By the 1980s, Cleaver had become a conservative Republican. He appeared at various Republican events and spoke at a California Republican State Central Committee meeting regarding his political transformation. In 1984, he ran for election to the Berkeley City Council but lost. Undaunted, he promoted his candidacy in the Republican Party primary for the 1986 Senate race but was again defeated.
or not?
In 1988, Cleaver was placed on probation for burglary and was briefly jailed later in the year after testing positive for cocaine. He entered drug rehabilitation for a stated crack cocaine addiction two years later, but was arrested for possession by Oakland and Berkeley Police in 1992 and 1994. Shortly after his final arrest, he moved to Southern California, falling into poor health.

It's surprising he made it to age 62. So he made himself a sociopathic superman to fight the good fight against oppressive culture, but was corrupted in the end like all the rest, by the white man's drugs.

Ares Olympus said...

p.s. Here's the 1986 interview and quote

REASON: Did the Panthers try to provoke violence? Was that part of the strategy?

Cleaver: Sure it was part of the strategy. It was using the theories of revolutionary violence. A lot of people don't like to give us credit, but in America you had some of the best-educated revolutionaries in the world—even better-educated than some successful revolutionaries in other countries.

We studied the experiences of these other countries and we knew the theories of guerrilla warfare and Marxism and Leninism and people's war, and we definitely were not sitting back waiting for the authorities to attack us.

We used to lie about it, because the information was a weapon also.

We would go out and ambush cops, but if we got caught we would blame it on them and claim innocence. I did that personally in the case I was involved in.

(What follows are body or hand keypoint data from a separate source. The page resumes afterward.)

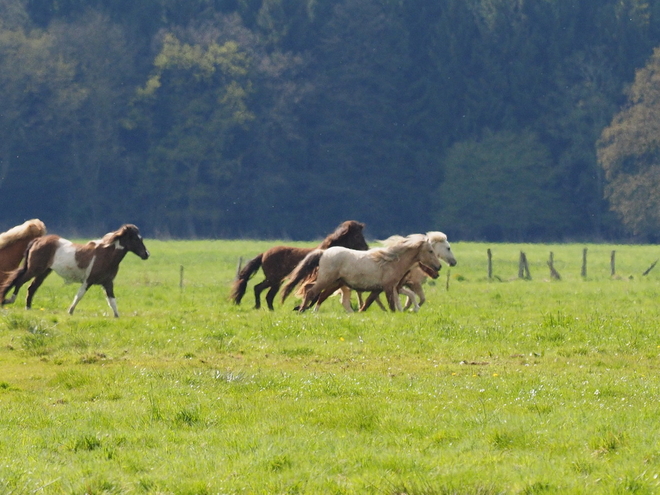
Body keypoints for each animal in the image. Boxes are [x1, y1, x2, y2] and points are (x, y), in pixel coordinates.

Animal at [0, 225, 150, 318]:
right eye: (135, 238)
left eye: (141, 238)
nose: (146, 254)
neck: (106, 255)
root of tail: (37, 240)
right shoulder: (88, 281)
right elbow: (79, 295)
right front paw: (70, 311)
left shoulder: (108, 283)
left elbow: (112, 300)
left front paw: (117, 316)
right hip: (34, 269)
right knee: (19, 282)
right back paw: (8, 300)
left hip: (44, 272)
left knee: (31, 287)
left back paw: (28, 308)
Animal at [229, 221, 368, 310]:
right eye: (357, 235)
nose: (366, 248)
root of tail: (264, 254)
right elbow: (313, 294)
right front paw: (300, 307)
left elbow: (315, 295)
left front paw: (301, 307)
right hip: (273, 279)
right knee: (258, 288)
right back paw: (258, 307)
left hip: (277, 281)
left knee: (268, 295)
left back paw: (271, 309)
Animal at [282, 234, 440, 312]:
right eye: (430, 251)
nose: (438, 267)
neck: (391, 262)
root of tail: (323, 253)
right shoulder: (389, 287)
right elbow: (392, 306)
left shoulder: (379, 289)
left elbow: (367, 305)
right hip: (327, 280)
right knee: (312, 292)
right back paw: (302, 310)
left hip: (334, 283)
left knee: (317, 293)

REASON: The Bobby Hutton case?

Cleaver: Yes. We went after the cops that night, but when we got caught we said they came after us. We always did that. When you talk about the legacy of the '60s, that's one legacy. That's what I try to address, because it helped to distort the image of the police, but I've come to the point where I realize that our police department is necessary.


sestamibi said...

Surprised you wrote this without reference to David Horowitz, who has discussed his relationship (and disillusionment) with the Panthers quite extensively:

Ironic, also that a team called The Panthers, often described in upscale circles as the "blackest team in the NFL", played uncharacteristically badly in the Super Bowl last Sunday and didn't take their loss well at all.